Meanwhile, my original question remains ... is there a way to force the slices to download - ADD6X.TCL didn't work - or even copy them off another HR10 via the network so I don't have to tear everything apart. If the answer is NO I guess I'll just have to wait another 6-8 weeks and do it "the old fashioned way."


----------



## 100Tbps (May 12, 2006)

I recently migrated from 3.1.something (on an unhacked drive) to 6.2a by forcing daily calls several days in a row. I started making the calls on Monday or Tuesday, and the slices appeared by Friday. This was before the 6.3e roll-out.

Even though you've had the phone line connected, you didn't mention if you were forcing daily calls. If you start this process today and force one or two calls each afternoon, perhaps this might work for you. If nothing else, it's easier than the drive pulling you're trying to avoid.

My 3.1.something was on the original drive from several years ago. BOTH upgraded drives in the unit failed (2 months after the warranty expired; amazing how the drive people plan their MTBF) so I replaced them with the original. I laughed out loud when it complained about the 1000+ days since the last daily call when it booted up.


----------



## MisterEd (Jun 6, 2001)

At least 2 calls per day.  It's basically a "virgin" HR10-250 drive with only Telnet/FTP on it and nothing else and never used except to activate the box. I found it in a drawer so I dropped it in this box I am working with hoping it would quickly update to 6.something before I "zippered" it.

Ed



100Tbps said:


> I recently migrated from 3.1.something (on an unhacked drive) to 6.2a by forcing daily calls several days in a row. I started making the calls on Monday or Tuesday, and the slices appeared by Friday. This was before the 6.3e roll-out.
> 
> Even though you've had the phone line connected, you didn't mention if you were forcing daily calls. If you start this process today and force one or two calls each afternoon, perhaps this might work for you. If nothing else, it's easier than the drive pulling you're trying to avoid.
> 
> My 3.1.something was on the original drive from several years ago. BOTH upgraded drives in the unit failed (2 months after the warranty expired; amazing how the drive people plan their MTBF) so I replaced them with the original. I laughed out loud when it complained about the 1000+ days since the last daily call when it booted up.


----------



## Da Goon (Oct 22, 2006)

Look at this post here for a pointer to 6.3c slices : http://www.tivocommunity.com/tivo-vb/showthread.php?p=4973418#post4973418
It has you download a script which then initiates a wget download and dbload of the 6.3c slices. Or you could just follow the trail and download, dbload, and upgrade yourself.


----------



## BTUx9 (Nov 13, 2003)

Da Goon said:


> Look at this post here for a pointer to 6.3c slices : http://www.tivocommunity.com/tivo-vb/showthread.php?p=4973418#post4973418
> It has you download a script which then initiates a wget download and dbload of the 6.3c slices.
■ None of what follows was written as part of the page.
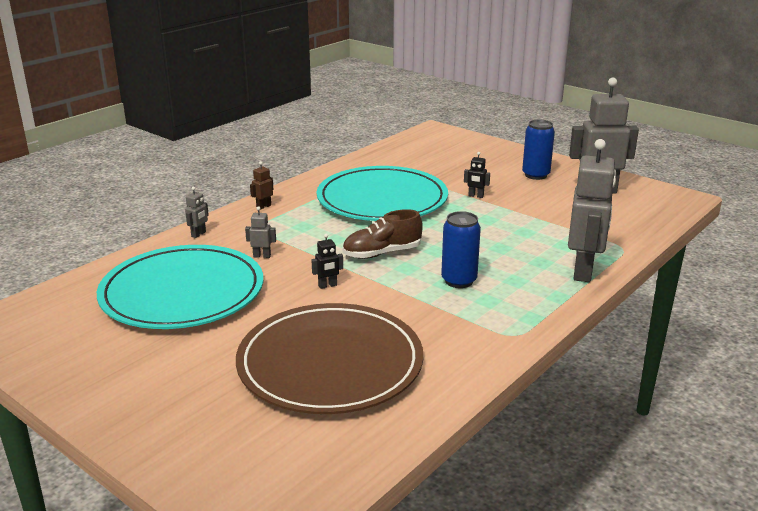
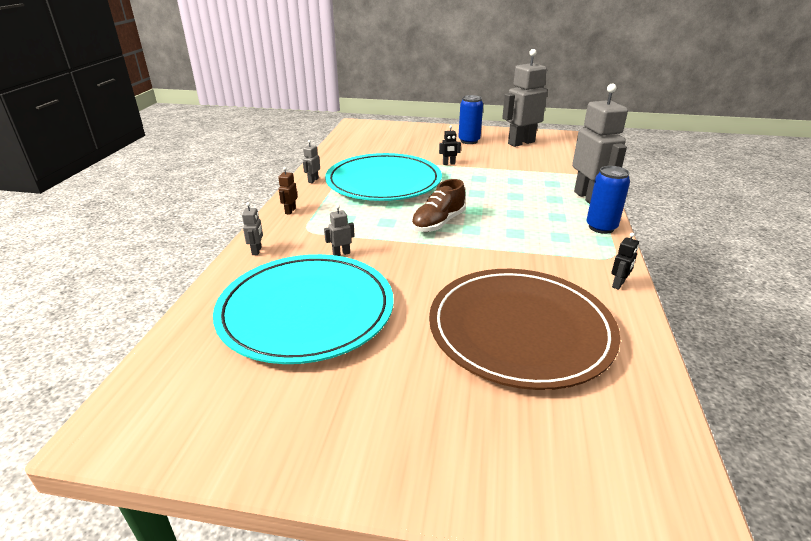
camera: 30 degrees left, 5 degrees up
(317, 182) = (313, 180): none -> grey robot
(327, 285) = (430, 262): black robot -> black robot (618, 284)
(459, 281) = (521, 228): blue can -> blue can (601, 227)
Or you could just follow the trail and download, dbload, and upgrade yourself.


as I said in post #6, I don't think you can jump major s/w versions because of the mfs changes involved. 
If I'm right, he'd have to upgrade 3.1.5f -> 6.3 -> 6.3c (or d or e), so the 6.3c slices aren't enough.
If I'm wrong, please let me know (and provide a link, if available) because I HATE disseminating inaccurate info.


----------



## puffdaddy (Mar 1, 2006)

I'm not sure it's necessary to step from 3.1.5x to 6.3 before going to 6.3x. What makes you think that it is?

Even the most minor steps (6.3c to 6.3d for example) display the "updating database," so I was under the impression that included in the slices were any MFS changes.

I'm trying to think of the biggest jump that I've taken a box through. Perhaps it was 4.0.1b to 7.x or 8.x? That should be nearly equivalent to 3.1.5 to 6.3x (~7.2.1).

I'd recommend the OP get the 6.3c slices as advised and install.


----------



## Da Goon (Oct 22, 2006)

BTUx9 said:


> as I said in post #6, I don't think you can jump major s/w versions because of the mfs changes involved.


I've done it on a few times on a few of my boxes. I've never run any 6.3x version that was previous to 6.3b.


----------



## cheddarspaz2 (Oct 24, 2006)

I made a call in with a backup image restored to a new drive, and after a restart, it went from 3.1.5e to 6.3e in one call. And now another fresh backup.


----------